The Social Cost of a First Amendment right to record the police arresting someone

August 26th, 2011

The First Circuit had this opinion finding a constitutional right. Implicit in this reasoning is judging the constitutionality of social cost.

The First Amendment issue here is, as the parties frame it, fairly narrow: is there a constitutionally protected right to videotape police carrying out their duties in public? Basic First Amendment principles, along with case law from this and other circuits, answer that question unambiguously in the affirmative.

The filming of government officials engaged in their duties in a public place, including police officers performing their responsibilities, fits comfortably within these principles. Gathering information about government officials in a form that can readily be disseminated to others serves a cardinal First Amendment interest in protecting and promoting “the free discussion of governmental affairs.”  . . .  This is particularly true of law enforcement officials, who are granted substantial discretion that may be misused to deprive individuals of their liberties.     . . .

Ensuring the public’s right to gather information about their officials not only aids in the uncovering of abuses, see id. at 1034-35 (recognizing a core First Amendment interest in “the dissemination of information relating to alleged governmental misconduct”), but also may have a salutary effect on the functioning of government more generally,

Think about this through the lens of social cost. So we have two competing interests–the individual right of freedom of the press (which applies not just to “journalists”) and the power of the state to provide for collective security (through police arrests that are not recorded, and thus unimpeded). Here, the court is particularly considered about the potential social costs of the police providing for collective security–what it refers to as “uncovering abuse,” “salutary effect,” etc. The court is less concerned about about the negative externalities of an individual filming the police, and how this could impede the ability to provide for collective safety (chilling government action out of fear of suits). So the social cost of the former is greater than the social cost of the latter. What happens? The shift. Deference is given to the inividual interest, and skepticism is given to the government’s interest in providing for collective safety. This is effectively strict scrutiny. And what happens? The individual wins, the government loses.

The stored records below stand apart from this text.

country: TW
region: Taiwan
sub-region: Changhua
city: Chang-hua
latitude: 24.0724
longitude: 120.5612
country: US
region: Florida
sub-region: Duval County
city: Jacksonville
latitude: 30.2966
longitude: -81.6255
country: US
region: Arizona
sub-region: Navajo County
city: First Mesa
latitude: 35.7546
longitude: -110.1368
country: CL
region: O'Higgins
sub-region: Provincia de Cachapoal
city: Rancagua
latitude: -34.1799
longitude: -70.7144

This passage so much confirms my theory:

In our society, police officers are expected to endure significant burdens caused by citizens’ exercise of their First Amendment rights. See City of Houston v. Hill, 482 U.S. 451, 461 (1987) (“[T]he First Amendment protects a significant amount of verbal criticism and challenge directed at police officers.”). Indeed, “[t]he freedom of individuals verbally to oppose or challenge police action without thereby risking arrest is one of the principal characteristics by which we distinguish a free nation from a police state.” Id. at 462-63. The same restraint demanded of law enforcement officers in the face of “provocative and challenging” speech, id. at 461 (quoting Terminiello v. Chicago,  337 U.S. 1, 4 (1949)), must be expected when they are merely the subject of videotaping that memorializes, without impairing, their work in public spaces.

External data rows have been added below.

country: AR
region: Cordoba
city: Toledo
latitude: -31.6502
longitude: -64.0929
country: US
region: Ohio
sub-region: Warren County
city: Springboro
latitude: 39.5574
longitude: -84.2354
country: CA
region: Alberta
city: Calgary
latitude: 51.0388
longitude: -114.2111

And, the section about citizen journalists is kinda cool.

It is of no significance that the present case, unlike Iacobucci and many of those cited above, involves a private individual, and not a reporter, gathering information about public officials. The First Amendment right to gather news is, as the Court has often noted, not one that inures solely to the benefit of the news media; rather, the public’s right of access to information is coextensive with that of the press.  . . .

Moreover, changes in technology and society have made the lines between private citizen and journalist exceedingly difficult to draw. The proliferation of electronic devices with video-recording capability means that many of our images of current events come from bystanders with a ready cell phone or digital camera rather than a traditional film crew, and news stories are now just as likely to be broken by a blogger at her computer as a reporter at a major newspaper. Such developments make clear why the news-gathering protections of the First Amendment cannot turn on professional credentials or status. 

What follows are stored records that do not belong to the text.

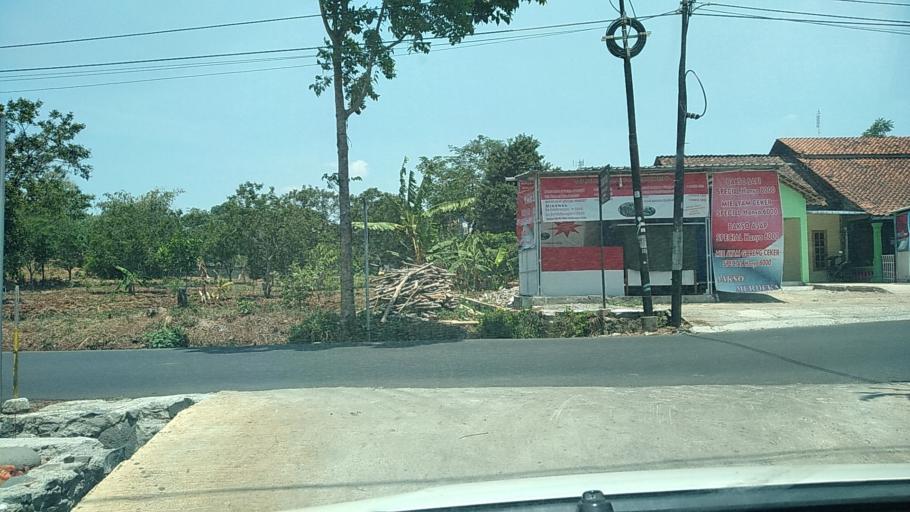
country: ID
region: Central Java
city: Ungaran
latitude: -7.0719
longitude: 110.3861
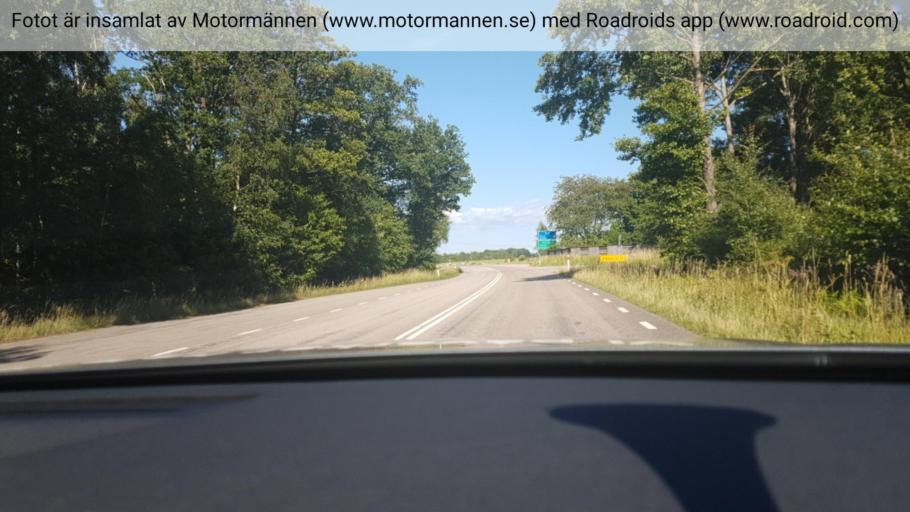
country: SE
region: Halland
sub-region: Falkenbergs Kommun
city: Falkenberg
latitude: 56.8993
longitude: 12.5697
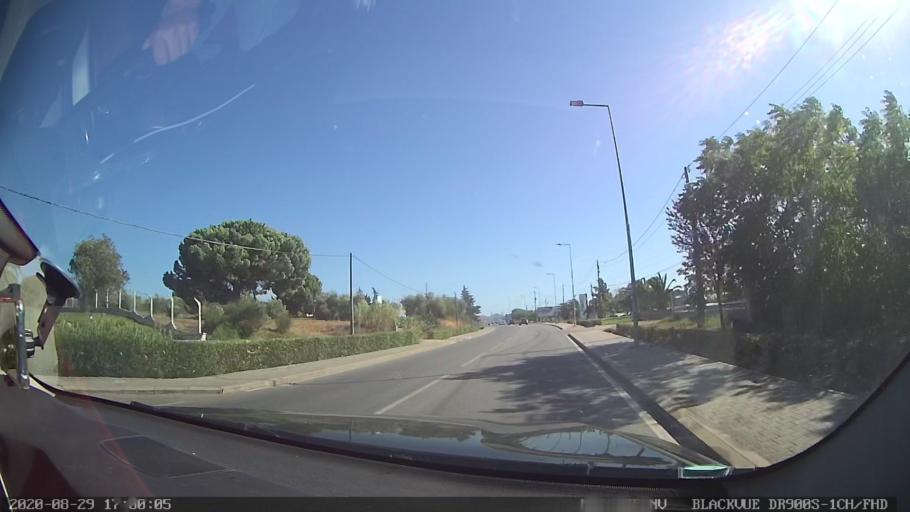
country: PT
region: Setubal
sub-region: Alcacer do Sal
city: Alcacer do Sal
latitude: 38.3820
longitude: -8.5135
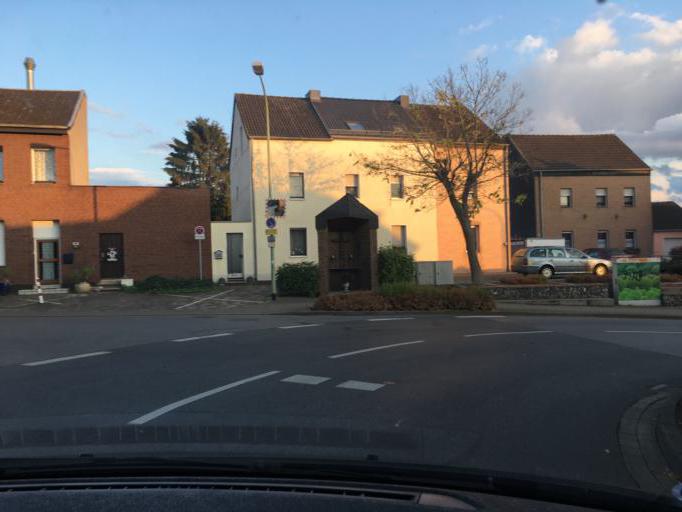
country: DE
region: North Rhine-Westphalia
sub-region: Regierungsbezirk Koln
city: Niederzier
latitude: 50.8529
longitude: 6.4594
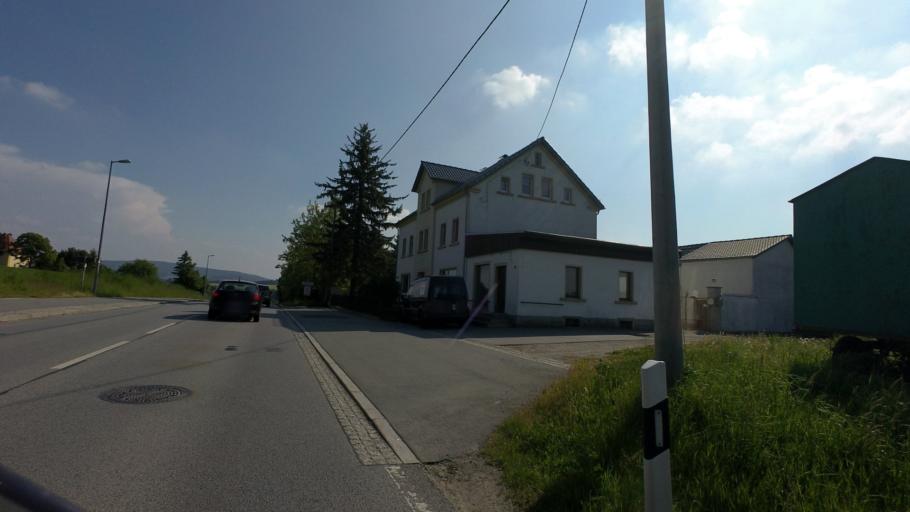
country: DE
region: Saxony
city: Grosspostwitz
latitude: 51.1277
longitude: 14.4410
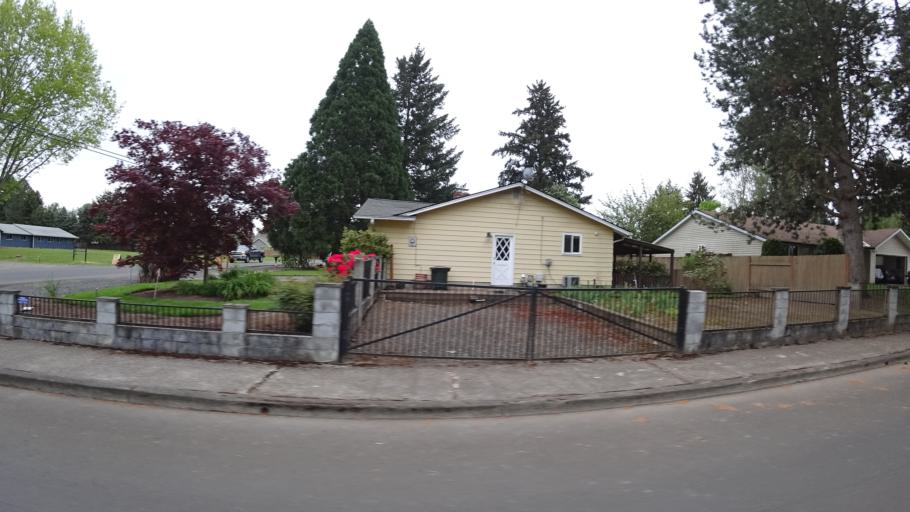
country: US
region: Oregon
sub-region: Washington County
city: Hillsboro
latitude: 45.5075
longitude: -122.9295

This passage is interesting, and is surely going to be cited in many other contexts.

And here comes the limitations (or not really):

To be sure, the right to film is not without limitations. It may be subject to reasonable time, place, and manner restrictions. See Smith, 212 F.3d at 1333. We have no occasion to explore those limitations here, however. On the facts alleged in the complaint, Glik’s exercise of his First Amendment rights fell well within the bounds of the Constitution’s protections. Glik filmed the defendant police officers in the Boston Common, the oldest city park in the United States and the apotheosis of a public forum. In such traditional public spaces, the rights of the state to limit the exercise of First Amendment activity are “sharply circumscribed.” . . .  Such peaceful recording of an arrest in a public space that does not interfere with the police officers’ performance of their duties is not reasonably subject to limitation.